Nos últimos anos, dezenas de projetos de lei têm sido apresentados na Câmara dos Deputados e no Senado com o objetivo de alterar a forma como o País aprova, produz e comercializa agrotóxicos. Como muitos têm propostas similares, os textos foram condensados e apensados ao projeto de lei 6.299, apresentado em 2002 pelo então senador Blairo Maggi. Ele é atualmente ministro da Agricultura.
O tema envolve não só agricultura, mas também segurança alimentar, saúde e meio ambiente, e os dispositivos estão sob análise de uma comissão especial na Câmara. Políticos ambientalistas, movimentos de luta por terra, professores, o Ministério da Saúde, a Agência Nacional de Vigilância Sanitária (Anvisa), o Ministério do Meio Ambiente (MMA) e o Ibama criticam o projeto de lei, do outro lado estão os que defendem como o Ministério da Agricultura, Pecuária e Abastecimento (Mapa), a Frente Parlamentar Agropecuária (FPA) e grandes produtores rurais e empresários.
Pela proposta, o termo “agrotóxico” deixaria de existir. Entraria em seu lugar a expressão “produto fitossanitário”. A responsabilidade por conceder registros de novos agrotóxicos também mudaria de mãos. Hoje Ibama, Ministério da Saúde e Ministério da Agricultura tomam decisões de forma conjunta. Com a mudança, o Ministério da Agricultura concentraria todo o poder decisório.
O Brasil é a nação que mais consome agrotóxicos no mundo. De acordo com o Sindicato Nacional da Indústria de Produtos para Defesa Vegetal (Sindiveg), as vendas de pesticidas no País atingiram a marca de US$ 9,6 bilhões em 2015.
Uma pesquisa do Instituto Brasileiro de Opinião e Estatística (Ibope) sobre a percepção do cidadão em relação aos agrotóxicos mostra que 81% dos entrevistados consideram que a quantidade de agrotóxicos aplicados nas lavouras é “alta” ou “muito alta”.
Num esforço de convencimento da população, associações de produtores criaram um site da “Lei do Alimento Mais Seguro”, onde apresentam justificativas para a aprovação da lei. Dentre os argumentos, está a ideia de que as alterações propostas no projeto incentivarão a produção nacional de agrotóxicos. No entanto, para o professor de pós graduação em Ciência Ambiental do Instituto de Energia e Ambiente da Universidade de São Paulo (USP), Pedro Luiz Côrtes, nada no texto garante isso, já que não estão previstos instrumentos legais que sirvam de incentivo à indústria brasileira de defensivos agrícolas. A afirmação, para ele, é nada mais que uma suposição.
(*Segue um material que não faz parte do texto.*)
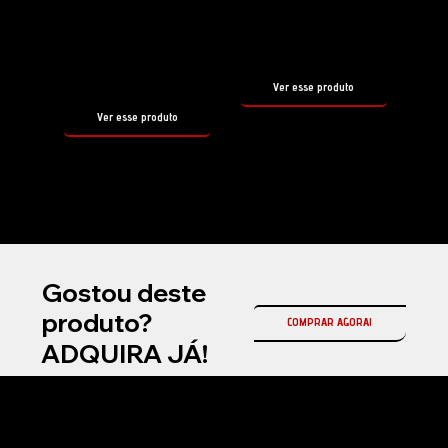
FOAM
tamanho
500ml
tamanho
500ml
Ver esse produto
Ver esse produto
Gostou deste
produto?
COMPRAR AGORA!
ADQUIRA JÁ!
Na Fireball Brasil, somos a representante oficial da Fireball Korea no país, referência mundial em coatings cerâmicos automotivos e produtos premium para
estética automotiva profissional.
Atuamos com soluções de alta performance em proteção cerâmica, selantes, ceras e produtos de manutenção, desenvolvidos com tecnologia avançada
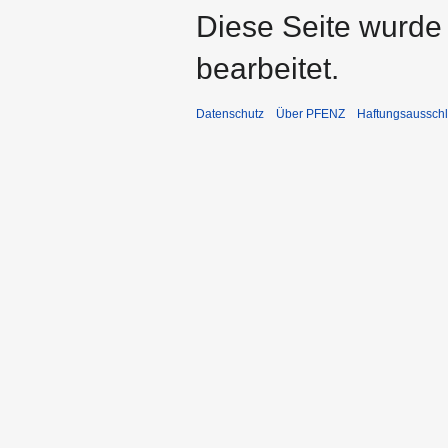
Diese Seite wurde
bearbeitet.
Datenschutz
Über PFENZ
Haftungsaussch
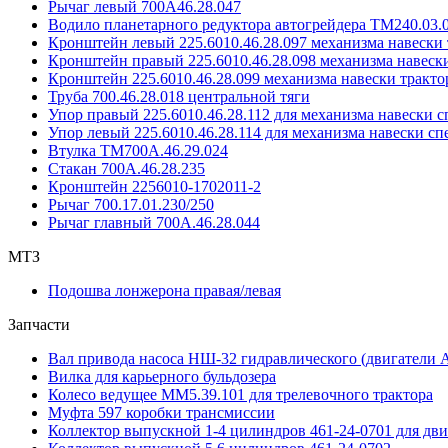
Рычаг левый 700А46.28.047
Водило планетарного редуктора автогрейдера ТМ240.03.0
Кронштейн левый 225.6010.46.28.097 механизма навески
Кронштейн правый 225.6010.46.28.098 механизма навеск
Кронштейн 225.6010.46.28.099 механизма навески тракто
Труба 700.46.28.018 центральной тяги
Упор правый 225.6010.46.28.112 для механизма навески 
Упор левый 225.6010.46.28.114 для механизма навески с
Втулка ТМ700А.46.29.024
Стакан 700А.46.28.235
Кронштейн 2256010-1702011-2
Рычаг 700.17.01.230/250
Рычаг главный 700А.46.28.044
МТЗ
Подошва лонжерона правая/левая
Запчасти
Вал привода насоса НШ-32 гидравлического (двигатели А
Вилка для карьерного бульдозера
Колесо ведущее ММ5.39.101 для трелевочного трактора
Муфта 597 коробки трансмиссии
Коллектор выпускной 1-4 цилиндров 461-24-0701 для дви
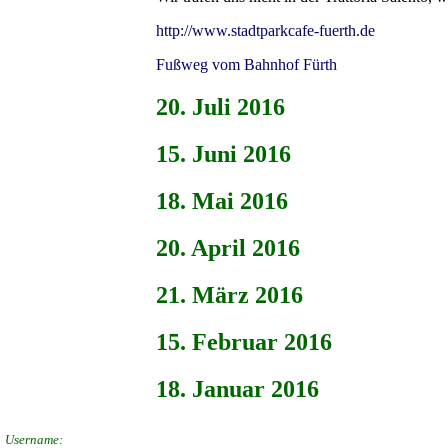
http://www.stadtparkcafe-fuerth.de
Fußweg vom Bahnhof Fürth
20. Juli 2016
15. Juni 2016
18. Mai 2016
20. April 2016
21. März 2016
15. Februar 2016
18. Januar 2016
Username:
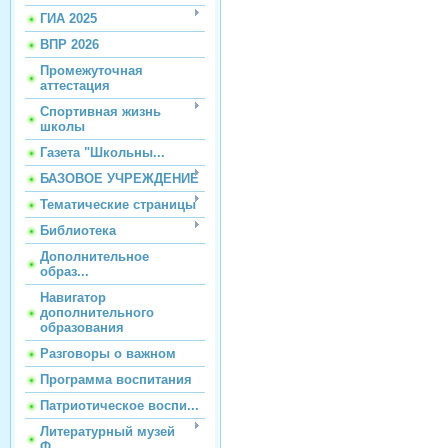
ГИА 2025
ВПР 2026
Промежуточная
аттестация
Спортивная жизнь
школы
Газета "Школьны...
БАЗОВОЕ УЧРЕЖДЕНИЕ
Тематические страницы
Библиотека
Дополнительное
образ...
Навигатор
дополнительного
образования
Разговоры о важном
Программа воспитания
Патриотическое воспи...
Литературный музей
Ф...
Alega-se também que a nova lei zelará pela segurança dos consumidores, do meio ambiente e dos trabalhadores envolvidos na aplicação dos agrotóxicos. Na direção oposta, o professor afirma que é justamente o contrário o que se observa nas proposições do projeto. “O texto sugere que produtos declarados como equivalentes a outros já autorizados podem obter registro temporário por período indeterminado, sendo comercializados sem análise prévia. Dessa forma, produtos possivelmente nocivos podem estar em circulação, sem que se conheça os riscos causados pelo seu consumo ou manuseio”, disse.
200 MIL MORTES
De acordo com a relatora especial da Organização das Nações Unidas (ONU) sobre o direito à alimentação, Hilal Elver, e o especialista das Nações Unidas para os direitos humanos e substâncias e resíduos perigosos, Baskut Tuncak, os pesticidas são responsáveis por 200 mil mortes por intoxicação aguda a cada ano no mundo.
Eles apontaram que cerca de 90% das mortes ocorreram em países em desenvolvimento. “O uso excessivo de pesticidas é muito perigoso para a saúde humana e para o meio ambiente, e é enganoso afirmar que eles são vitais para garantir a segurança alimentar”, afirmaram os relatores em declaração conjunta.
Eles destacaram que a exposição crônica aos pesticidas tem sido associada ao câncer, ao Alzheimer e Parkinson, bem como a distúrbios hormonais e de desenvolvimento e esterilidade.